Let me introduce myself. I am Leah, an early-30’s woman who has spent the last, oh I don’t know, four years or more trying to figure it out. Trying to figure what out? I hear you cry. Trying to figure out why I felt like I did, why I acted and behaved in the ways I did, why I wasn’t happy or confident, why I pursued the wrong things and generally speaking, trying to figure out life. I wanted to work out what was going on with my mental health and work on my personal development. I wanted to self-improve and to be the person I knew I could be. I had been feeling awful since I was a teenager and had no idea why. For many years I had no idea that I was depressed, anxious and desperate for help. For the first couple of years of my learning and discovery, I skirted around these issues. I would cover them up for a while but the same thoughts, behaviours and self-sabotage would just rear their heads again and I’d feel deflated and back to square one. I wasn’t honest with myself or my therapists about things, so all I was doing was applying temporary fixes. I was simply febrezing my issues rather than carrying out a deep clean, as it were. (I’m just going to let the ‘Ah, that’s why this is called The Emotion Febrezer!’s settle for a moment.
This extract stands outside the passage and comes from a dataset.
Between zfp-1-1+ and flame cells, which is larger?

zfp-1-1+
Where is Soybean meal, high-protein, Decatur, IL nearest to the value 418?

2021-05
I know, clever, right?)
Why a blog?
I started this blog two years ago for a variety of reasons. It was when I really started to dig deep and really get into the above. I thought a blog would help me figure it out as I went and I find writing it therapeutic. I’ve always enjoyed writing and it’s cleansing for me, as it is for many people, hence why journalling is a thing. I also hoped I may be able to help others. If I could stop even just one person who cast their eye over my blog feel less alone, feel less silly or even more informed than they were before, then I would consider myself a roaring success, which after two years, I do.
So what now?
Well, I hope you’ll have a read and I hope you’ll enjoy it and maybe you’ll learn something new, too. I hope you’ll take what I’ve worked hard to learn over the last few years and have some ‘aha!’ moments for yourself, or pass it on to someone who you think needs a little ‘aha’ moment. I hope you’ll feel understood. Maybe you’ll even be entertained by my use of metaphor and quite probably, embarrassed on my behalf for some of my earlier entries and grammar skills. There’s a page for my recommendations too, so if you’re not interested in what this newly transformed and witty human being has to say, maybe you can just pop there and find a good book or video to watch instead. Either way, thank you for being here and I hope you find what you are looking for. Much love.